Verilen Metin:
Bianet yayın yönetmeni Haluk Kalafat Gezi Direnişi sırasında hem alanlarda hem de direnişin yazınsal kısmında bilfiil aktif olanların deneyimlerini ve anılarını toparlama ve aktarma fikrini ilk kez dile getirdiğinde müthiş heyecanlanmıştım.
Şimdi bu projenin hayata geçiyor olması hem bireysel anlamda mutluluk hem de direnişin tüm bileşenleri açısından yeni bir paylaşım sahası ve birliktelik müjdeliyor. Üstüne üstlük iktidar ve onunla bütünleşik medya odakları tarafından uzun süredir yürütülen Gezi direnişini itibarsızlaştırma, karalama ve kriminalleştirme operasyonlarına “içeriden” samimi ve her biri kendi içinde biricik cevaplar üretme potansiyelini açığa çıkarıyor.
Başka bir mekânsallığın ve zamansallığın içinde
Klavye başına oturduğumda Gezi günlerinin üzerinden çok geçmemesine rağmen tarihleri net olarak anımsamadığımı fark ettim önce; dolayısıyla ilk günler dışında direnişin diğer günlerine dair “nokta atış” tarihler vermem galiba imkânsıza yakın. Sonrasında bu mütereddit halimi eş dostla paylaştığımda meydandaki diğer aktivistlerin de aynı ruh hali içinde olduğunu öğrendim. Dolayısıyla bu kişisel olmanın ötesinde Gezi direnişinin kolektif eylemlilik ve yaşam repertuarına dair bir şey demek ki.
Her şeyden önce Gezi direnişi boyunca hepimiz kendimizi başka bir zaman ve mekân tasavvuru içinde bulduk. Direnişte her saniye sanki uzayıp saate, saatler de genleşip yıllara dönüşüyordu. Çoğu zaman saate bakma gereksinimi duymadık; gözlerimizi yelkovanla akrebe çevirdiğimizde ise genellikle fark ettiğimiz sayıların birlikteliğine inanamadık.

Okuduğunu Uygula:
**a)** Gezi direnişi yazısına göre iktidar ve onunla bütünleşik medya odaklarının Gezi direnişine karşı yürüttüğü operasyonları sıralayın.
**b)** Gezi direnişi yazısında "Klavye başına oturduğumda" diye başlayan paragrafı ana bilgilerini koruyarak daha kısa biçimde yeniden yazın.
**c)** Gezi direnişi anılarını anlatan yazıyı son cümlesinden sonra sürdürün.

Listelenen Kayıtlar:
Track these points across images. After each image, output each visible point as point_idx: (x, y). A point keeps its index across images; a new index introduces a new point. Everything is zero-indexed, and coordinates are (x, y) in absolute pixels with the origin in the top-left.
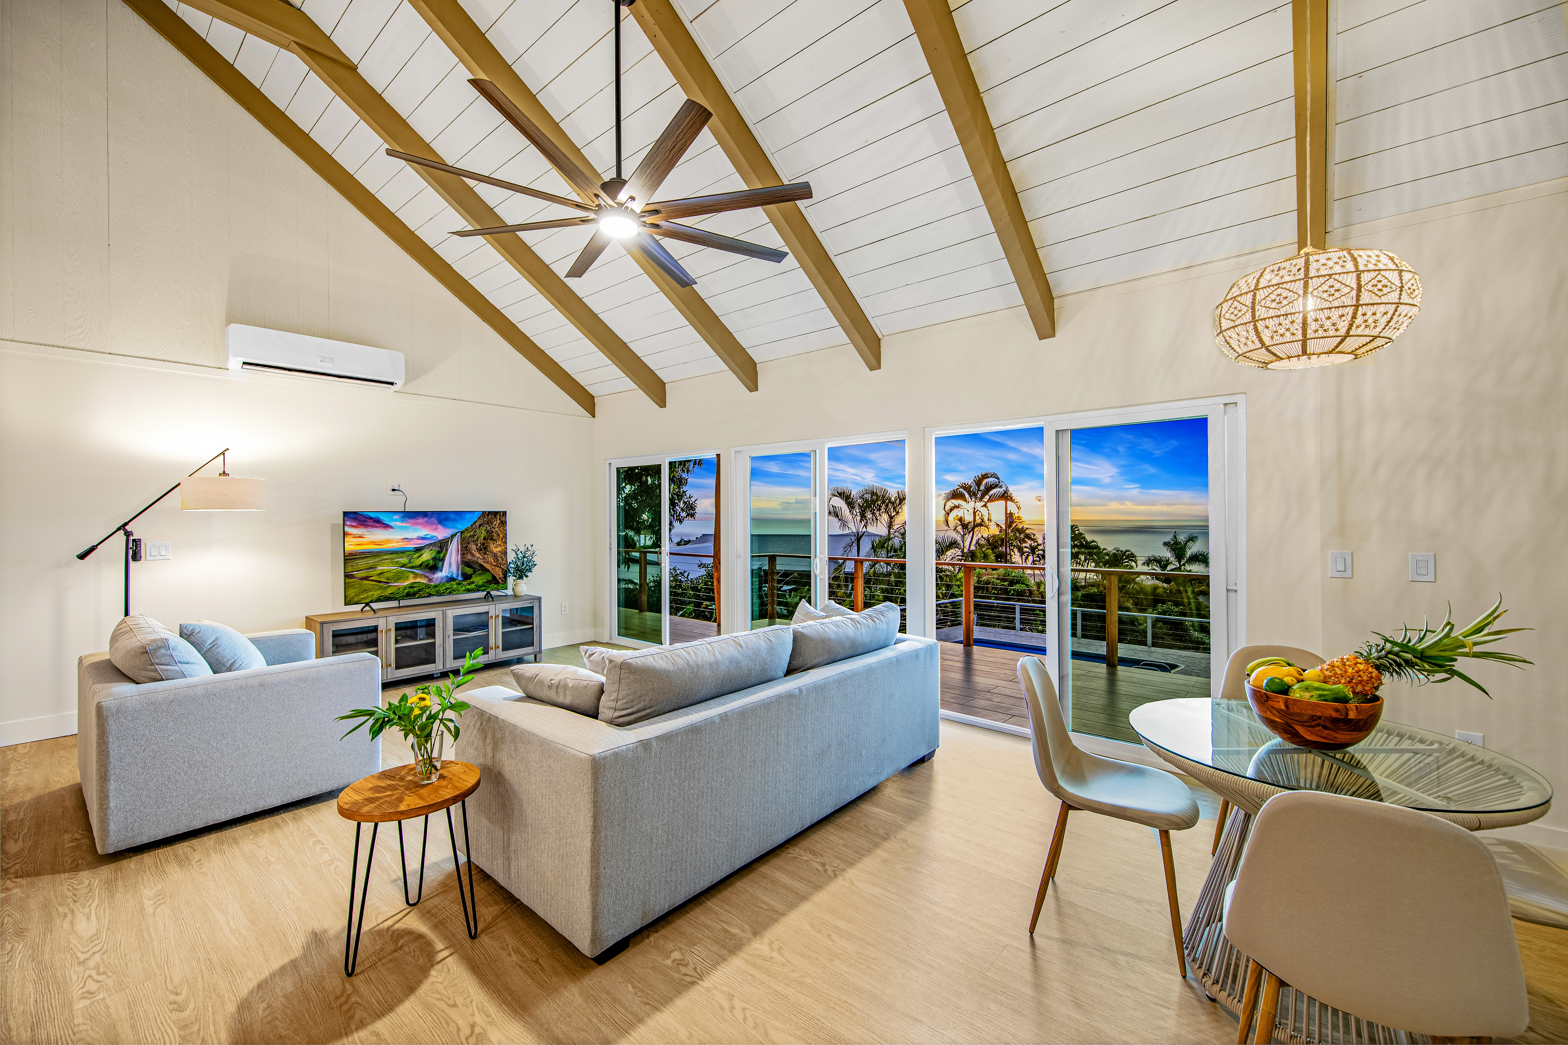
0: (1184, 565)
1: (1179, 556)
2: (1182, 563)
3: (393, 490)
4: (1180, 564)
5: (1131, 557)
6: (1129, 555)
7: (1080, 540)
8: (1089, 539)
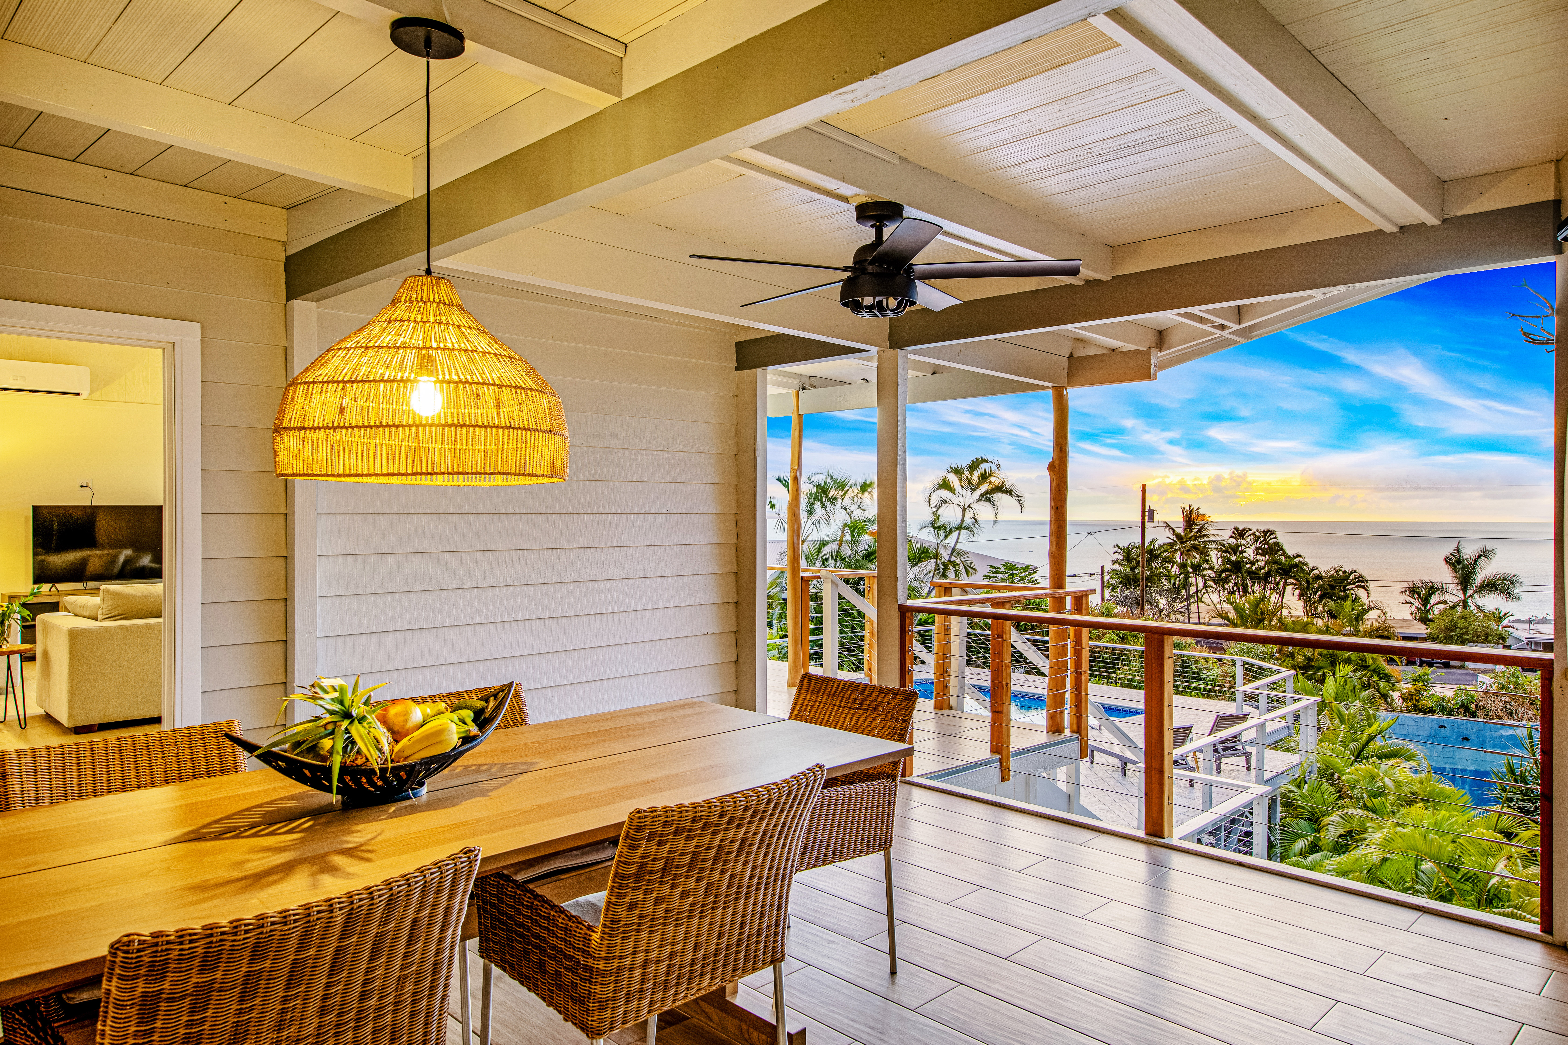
0: (1472, 595)
1: (1465, 580)
2: (1468, 594)
3: (82, 487)
4: (1464, 593)
5: (1359, 581)
6: (1355, 578)
7: (1276, 553)
8: (1290, 552)
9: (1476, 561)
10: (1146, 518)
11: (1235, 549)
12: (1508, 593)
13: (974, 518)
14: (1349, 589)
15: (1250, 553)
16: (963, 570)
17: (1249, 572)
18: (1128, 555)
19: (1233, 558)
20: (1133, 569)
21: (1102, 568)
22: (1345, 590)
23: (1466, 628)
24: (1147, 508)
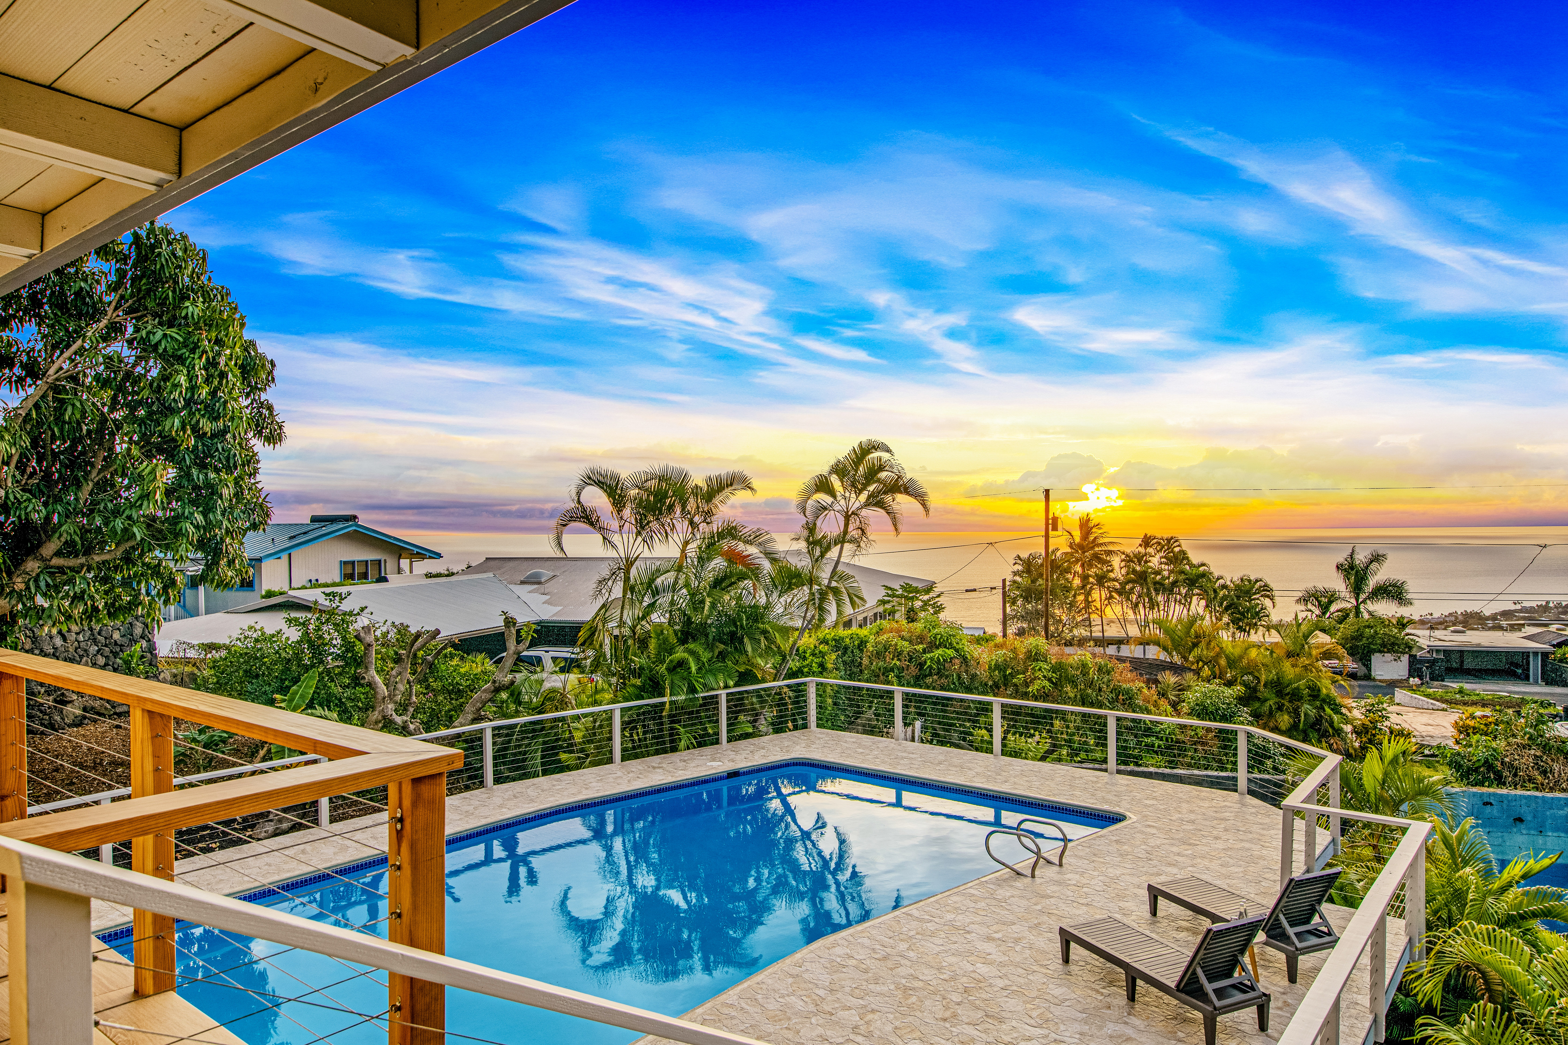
0: (1364, 602)
1: (1357, 588)
2: (1360, 600)
4: (1357, 600)
5: (1264, 590)
6: (1261, 587)
7: (1182, 562)
8: (1195, 561)
9: (1367, 567)
10: (1050, 526)
11: (1139, 558)
12: (1401, 599)
13: (861, 529)
14: (1254, 599)
15: (1155, 562)
16: (847, 599)
17: (1155, 583)
18: (1028, 566)
19: (1138, 568)
20: (1033, 582)
21: (1004, 581)
22: (1250, 600)
23: (1373, 637)
24: (1051, 516)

Alıştırma Sonuçları:
**a)** İtibarsızlaştırma, karalama ve kriminalleştirme.

**b)** Yazmaya başladığımda, aradan çok zaman geçmemesine rağmen Gezi günlerinin tarihlerini net hatırlamadığımı fark ettim. İlk günler dışında kesin tarih vermem neredeyse imkânsız. Meydandaki diğer aktivistlerin de aynı durumda olduğunu öğrendim. Bu durum kişisel olmanın ötesinde, Gezi direnişinin kolektif eylem ve yaşam repertuarıyla ilgili bir şeye işaret ediyor.

**c)**
Gezi’ye girmek için verilen kolektif mücadelede de parkın içinde yeni bir hayat kurulduğunda oradaki ritimde de aynısı geçerliydi. Polis saldırısından kaçıp tekrar meydana dönmeye gayret ederken ne çok zaman geçmiştir dediğimiz anlarda bir baktık ki azıcık oynamış yerinden saatler; mahcup bir misafir kıpırdanışı gibi…
Gezi’de ise öyle hızlı geçti ki kimi zaman takvimin değiştiğini bile telefonların ekranından öğrendik. Akıyordu hayat şarkılarla, sohbetlerle, herkesin bir işin ucundan tuttuğu dayanışma ile…
Sadece zaman anlayışımız değildi metamorfoz geçiren; mekân algımız da dönüştü. Koca Taksim Meydanı ve Beyoğlu’nun sık sık geçtiğimiz arka sokakları adeta yeniden inşa edildi; keşfedildi. Kafelerini, barlarını, kitapçılarını ezbere bildiğimiz sokaklar ya da çoğu kez transit geçtiğimiz meydan artık “gezmelerin” değil direnişin ve yardımlaşmanın mekânıydı. Beyoğlu’nda birçok hana ilk kez gaz bombalarından ve plastik mermilerden sığınmak amacıyla ziyaretçi olduk; elimizde çiçekler, tatlılar değil solüsyonlar, sirkeler vardı ama olsun… Misafirperver tarihi binalar kusurumuza bakmadılar
İstanbul Siyasal Gezi’de
Gezi direnişinin ilk günü aslında parktaki çadırlara saldırıldığı sabahın öğleni ve gecesiydi bizler için. Bütün gün aralıklarla farklı gruplar ile bir araya gelip şimdi Gezi parkında ne yapabiliriz, yeni bir saldırıyı nasıl önleyebiliriz sorusuna cevap aradık hep birlikte.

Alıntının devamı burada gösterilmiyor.